Start of DATASET ENTRIES

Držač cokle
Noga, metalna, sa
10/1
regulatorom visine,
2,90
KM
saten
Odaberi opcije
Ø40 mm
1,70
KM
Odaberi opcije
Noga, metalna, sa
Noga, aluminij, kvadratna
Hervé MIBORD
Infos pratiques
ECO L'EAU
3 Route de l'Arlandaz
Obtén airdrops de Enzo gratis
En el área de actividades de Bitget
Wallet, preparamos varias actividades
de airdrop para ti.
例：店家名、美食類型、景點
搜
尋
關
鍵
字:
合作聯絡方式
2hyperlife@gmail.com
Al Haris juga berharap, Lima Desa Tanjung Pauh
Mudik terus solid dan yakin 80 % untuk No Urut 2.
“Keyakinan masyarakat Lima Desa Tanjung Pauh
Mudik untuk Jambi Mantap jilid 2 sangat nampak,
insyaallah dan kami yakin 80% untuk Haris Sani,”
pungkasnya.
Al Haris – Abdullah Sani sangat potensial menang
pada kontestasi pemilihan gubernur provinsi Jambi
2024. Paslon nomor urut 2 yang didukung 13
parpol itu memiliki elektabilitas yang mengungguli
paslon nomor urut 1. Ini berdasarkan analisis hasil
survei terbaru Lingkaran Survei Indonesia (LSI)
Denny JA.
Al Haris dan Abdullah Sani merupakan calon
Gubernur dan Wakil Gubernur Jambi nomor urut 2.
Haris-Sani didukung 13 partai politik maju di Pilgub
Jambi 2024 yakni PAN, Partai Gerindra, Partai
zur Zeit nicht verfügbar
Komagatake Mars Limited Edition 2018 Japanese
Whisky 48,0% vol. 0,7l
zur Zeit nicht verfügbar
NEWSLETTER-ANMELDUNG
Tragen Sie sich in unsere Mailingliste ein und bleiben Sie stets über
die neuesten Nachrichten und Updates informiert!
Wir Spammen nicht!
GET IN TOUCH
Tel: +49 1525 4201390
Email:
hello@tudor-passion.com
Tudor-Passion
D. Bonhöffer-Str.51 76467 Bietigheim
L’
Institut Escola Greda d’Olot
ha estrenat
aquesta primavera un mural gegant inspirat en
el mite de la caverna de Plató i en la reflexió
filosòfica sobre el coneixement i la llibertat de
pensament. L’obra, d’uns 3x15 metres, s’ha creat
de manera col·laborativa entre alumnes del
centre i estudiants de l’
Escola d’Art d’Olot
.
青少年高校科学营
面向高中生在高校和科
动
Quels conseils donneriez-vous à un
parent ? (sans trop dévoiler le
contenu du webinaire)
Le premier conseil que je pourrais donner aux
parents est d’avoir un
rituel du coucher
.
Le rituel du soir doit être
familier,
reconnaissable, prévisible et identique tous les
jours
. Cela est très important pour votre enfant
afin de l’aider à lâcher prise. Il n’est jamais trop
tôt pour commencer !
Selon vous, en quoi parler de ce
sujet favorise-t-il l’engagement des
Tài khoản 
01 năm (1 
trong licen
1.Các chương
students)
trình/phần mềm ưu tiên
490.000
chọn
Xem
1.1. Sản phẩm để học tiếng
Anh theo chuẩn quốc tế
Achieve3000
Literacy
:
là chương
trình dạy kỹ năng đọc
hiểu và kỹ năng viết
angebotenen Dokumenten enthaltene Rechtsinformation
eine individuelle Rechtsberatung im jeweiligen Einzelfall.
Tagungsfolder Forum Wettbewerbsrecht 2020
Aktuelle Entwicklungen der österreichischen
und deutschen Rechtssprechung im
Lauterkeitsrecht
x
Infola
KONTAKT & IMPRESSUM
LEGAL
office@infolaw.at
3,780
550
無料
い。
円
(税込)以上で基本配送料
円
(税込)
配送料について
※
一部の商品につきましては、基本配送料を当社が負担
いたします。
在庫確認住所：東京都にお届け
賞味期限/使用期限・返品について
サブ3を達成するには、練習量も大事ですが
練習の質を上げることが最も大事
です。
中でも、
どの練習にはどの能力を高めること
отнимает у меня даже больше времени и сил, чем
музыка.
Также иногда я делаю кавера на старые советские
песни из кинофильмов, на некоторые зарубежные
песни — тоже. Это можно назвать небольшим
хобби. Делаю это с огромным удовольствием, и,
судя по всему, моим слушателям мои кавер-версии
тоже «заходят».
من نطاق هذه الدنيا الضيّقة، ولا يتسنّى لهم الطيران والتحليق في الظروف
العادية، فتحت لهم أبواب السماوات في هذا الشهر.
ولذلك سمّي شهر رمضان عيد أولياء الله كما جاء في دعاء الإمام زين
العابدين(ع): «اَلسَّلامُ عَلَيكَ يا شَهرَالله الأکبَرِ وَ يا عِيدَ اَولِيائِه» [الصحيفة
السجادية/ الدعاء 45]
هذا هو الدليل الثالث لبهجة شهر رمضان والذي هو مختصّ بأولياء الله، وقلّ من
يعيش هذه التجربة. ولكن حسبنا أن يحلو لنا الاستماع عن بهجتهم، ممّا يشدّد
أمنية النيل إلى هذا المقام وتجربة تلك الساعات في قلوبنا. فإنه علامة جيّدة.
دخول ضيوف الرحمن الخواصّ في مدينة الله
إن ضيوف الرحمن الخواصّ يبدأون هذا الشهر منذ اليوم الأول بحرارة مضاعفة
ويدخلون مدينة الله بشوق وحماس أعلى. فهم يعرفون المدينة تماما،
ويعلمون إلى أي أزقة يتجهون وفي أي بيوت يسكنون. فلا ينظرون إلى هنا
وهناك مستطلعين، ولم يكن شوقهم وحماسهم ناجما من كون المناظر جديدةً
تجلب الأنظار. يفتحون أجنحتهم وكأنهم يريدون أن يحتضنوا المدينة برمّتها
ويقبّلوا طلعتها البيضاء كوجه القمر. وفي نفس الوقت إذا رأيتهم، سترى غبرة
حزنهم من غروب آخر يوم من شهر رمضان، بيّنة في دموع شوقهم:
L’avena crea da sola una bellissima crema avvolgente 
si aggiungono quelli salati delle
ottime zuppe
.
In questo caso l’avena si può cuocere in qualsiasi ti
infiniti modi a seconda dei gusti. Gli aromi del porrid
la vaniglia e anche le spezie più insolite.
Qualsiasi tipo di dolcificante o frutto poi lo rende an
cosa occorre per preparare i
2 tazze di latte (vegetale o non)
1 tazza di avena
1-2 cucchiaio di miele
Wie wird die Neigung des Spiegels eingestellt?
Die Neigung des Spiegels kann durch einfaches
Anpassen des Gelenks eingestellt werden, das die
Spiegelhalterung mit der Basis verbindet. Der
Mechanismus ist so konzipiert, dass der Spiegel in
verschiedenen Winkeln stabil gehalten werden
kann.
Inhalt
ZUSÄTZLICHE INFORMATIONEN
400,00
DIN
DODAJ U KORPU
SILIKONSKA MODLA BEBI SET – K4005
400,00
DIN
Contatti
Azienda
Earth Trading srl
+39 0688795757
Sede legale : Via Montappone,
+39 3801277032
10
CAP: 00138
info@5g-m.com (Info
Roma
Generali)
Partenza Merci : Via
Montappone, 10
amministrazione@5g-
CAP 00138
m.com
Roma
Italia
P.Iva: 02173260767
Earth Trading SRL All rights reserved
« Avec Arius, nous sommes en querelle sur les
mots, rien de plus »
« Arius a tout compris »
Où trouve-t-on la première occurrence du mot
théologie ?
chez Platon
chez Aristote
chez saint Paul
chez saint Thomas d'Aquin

End of DATASET ENTRIES

_WHAT TO DO_
Reproduce all the items above with "Roma" swapped for "Rome" wherever it occurs, leaving everything else untouched.

_RESPONSE TO THIS TASK_
Držač cokle
Noga, metalna, sa
10/1
regulatorom visine,
2,90
KM
saten
Odaberi opcije
Ø40 mm
1,70
KM
Odaberi opcije
Noga, metalna, sa
Noga, aluminij, kvadratna
Hervé MIBORD
Infos pratiques
ECO L'EAU
3 Route de l'Arlandaz
Obtén airdrops de Enzo gratis
En el área de actividades de Bitget
Wallet, preparamos varias actividades
de airdrop para ti.
例：店家名、美食類型、景點
搜
尋
關
鍵
字:
合作聯絡方式
2hyperlife@gmail.com
Al Haris juga berharap, Lima Desa Tanjung Pauh
Mudik terus solid dan yakin 80 % untuk No Urut 2.
“Keyakinan masyarakat Lima Desa Tanjung Pauh
Mudik untuk Jambi Mantap jilid 2 sangat nampak,
insyaallah dan kami yakin 80% untuk Haris Sani,”
pungkasnya.
Al Haris – Abdullah Sani sangat potensial menang
pada kontestasi pemilihan gubernur provinsi Jambi
2024. Paslon nomor urut 2 yang didukung 13
parpol itu memiliki elektabilitas yang mengungguli
paslon nomor urut 1. Ini berdasarkan analisis hasil
survei terbaru Lingkaran Survei Indonesia (LSI)
Denny JA.
Al Haris dan Abdullah Sani merupakan calon
Gubernur dan Wakil Gubernur Jambi nomor urut 2.
Haris-Sani didukung 13 partai politik maju di Pilgub
Jambi 2024 yakni PAN, Partai Gerindra, Partai
zur Zeit nicht verfügbar
Komagatake Mars Limited Edition 2018 Japanese
Whisky 48,0% vol. 0,7l
zur Zeit nicht verfügbar
NEWSLETTER-ANMELDUNG
Tragen Sie sich in unsere Mailingliste ein und bleiben Sie stets über
die neuesten Nachrichten und Updates informiert!
Wir Spammen nicht!
GET IN TOUCH
Tel: +49 1525 4201390
Email:
hello@tudor-passion.com
Tudor-Passion
D. Bonhöffer-Str.51 76467 Bietigheim
L’
Institut Escola Greda d’Olot
ha estrenat
aquesta primavera un mural gegant inspirat en
el mite de la caverna de Plató i en la reflexió
filosòfica sobre el coneixement i la llibertat de
pensament. L’obra, d’uns 3x15 metres, s’ha creat
de manera col·laborativa entre alumnes del
centre i estudiants de l’
Escola d’Art d’Olot
.
青少年高校科学营
面向高中生在高校和科
动
Quels conseils donneriez-vous à un
parent ? (sans trop dévoiler le
contenu du webinaire)
Le premier conseil que je pourrais donner aux
parents est d’avoir un
rituel du coucher
.
Le rituel du soir doit être
familier,
reconnaissable, prévisible et identique tous les
jours
. Cela est très important pour votre enfant
afin de l’aider à lâcher prise. Il n’est jamais trop
tôt pour commencer !
Selon vous, en quoi parler de ce
sujet favorise-t-il l’engagement des
Tài khoản 
01 năm (1 
trong licen
1.Các chương
students)
trình/phần mềm ưu tiên
490.000
chọn
Xem
1.1. Sản phẩm để học tiếng
Anh theo chuẩn quốc tế
Achieve3000
Literacy
:
là chương
trình dạy kỹ năng đọc
hiểu và kỹ năng viết
angebotenen Dokumenten enthaltene Rechtsinformation
eine individuelle Rechtsberatung im jeweiligen Einzelfall.
Tagungsfolder Forum Wettbewerbsrecht 2020
Aktuelle Entwicklungen der österreichischen
und deutschen Rechtssprechung im
Lauterkeitsrecht
x
Infola
KONTAKT & IMPRESSUM
LEGAL
office@infolaw.at
3,780
550
無料
い。
円
(税込)以上で基本配送料
円
(税込)
配送料について
※
一部の商品につきましては、基本配送料を当社が負担
いたします。
在庫確認住所：東京都にお届け
賞味期限/使用期限・返品について
サブ3を達成するには、練習量も大事ですが
練習の質を上げることが最も大事
です。
中でも、
どの練習にはどの能力を高めること
отнимает у меня даже больше времени и сил, чем
музыка.
Также иногда я делаю кавера на старые советские
песни из кинофильмов, на некоторые зарубежные
песни — тоже. Это можно назвать небольшим
хобби. Делаю это с огромным удовольствием, и,
судя по всему, моим слушателям мои кавер-версии
тоже «заходят».
من نطاق هذه الدنيا الضيّقة، ولا يتسنّى لهم الطيران والتحليق في الظروف
العادية، فتحت لهم أبواب السماوات في هذا الشهر.
ولذلك سمّي شهر رمضان عيد أولياء الله كما جاء في دعاء الإمام زين
العابدين(ع): «اَلسَّلامُ عَلَيكَ يا شَهرَالله الأکبَرِ وَ يا عِيدَ اَولِيائِه» [الصحيفة
السجادية/ الدعاء 45]
هذا هو الدليل الثالث لبهجة شهر رمضان والذي هو مختصّ بأولياء الله، وقلّ من
يعيش هذه التجربة. ولكن حسبنا أن يحلو لنا الاستماع عن بهجتهم، ممّا يشدّد
أمنية النيل إلى هذا المقام وتجربة تلك الساعات في قلوبنا. فإنه علامة جيّدة.
دخول ضيوف الرحمن الخواصّ في مدينة الله
إن ضيوف الرحمن الخواصّ يبدأون هذا الشهر منذ اليوم الأول بحرارة مضاعفة
ويدخلون مدينة الله بشوق وحماس أعلى. فهم يعرفون المدينة تماما،
ويعلمون إلى أي أزقة يتجهون وفي أي بيوت يسكنون. فلا ينظرون إلى هنا
وهناك مستطلعين، ولم يكن شوقهم وحماسهم ناجما من كون المناظر جديدةً
تجلب الأنظار. يفتحون أجنحتهم وكأنهم يريدون أن يحتضنوا المدينة برمّتها
ويقبّلوا طلعتها البيضاء كوجه القمر. وفي نفس الوقت إذا رأيتهم، سترى غبرة
حزنهم من غروب آخر يوم من شهر رمضان، بيّنة في دموع شوقهم:
L’avena crea da sola una bellissima crema avvolgente 
si aggiungono quelli salati delle
ottime zuppe
.
In questo caso l’avena si può cuocere in qualsiasi ti
infiniti modi a seconda dei gusti. Gli aromi del porrid
la vaniglia e anche le spezie più insolite.
Qualsiasi tipo di dolcificante o frutto poi lo rende an
cosa occorre per preparare i
2 tazze di latte (vegetale o non)
1 tazza di avena
1-2 cucchiaio di miele
Wie wird die Neigung des Spiegels eingestellt?
Die Neigung des Spiegels kann durch einfaches
Anpassen des Gelenks eingestellt werden, das die
Spiegelhalterung mit der Basis verbindet. Der
Mechanismus ist so konzipiert, dass der Spiegel in
verschiedenen Winkeln stabil gehalten werden
kann.
Inhalt
ZUSÄTZLICHE INFORMATIONEN
400,00
DIN
DODAJ U KORPU
SILIKONSKA MODLA BEBI SET – K4005
400,00
DIN
Contatti
Azienda
Earth Trading srl
+39 0688795757
Sede legale : Via Montappone,
+39 3801277032
10
CAP: 00138
info@5g-m.com (Info
Rome
Generali)
Partenza Merci : Via
Montappone, 10
amministrazione@5g-
CAP 00138
m.com
Rome
Italia
P.Iva: 02173260767
Earth Trading SRL All rights reserved
« Avec Arius, nous sommes en querelle sur les
mots, rien de plus »
« Arius a tout compris »
Où trouve-t-on la première occurrence du mot
théologie ?
chez Platon
chez Aristote
chez saint Paul
chez saint Thomas d'Aquin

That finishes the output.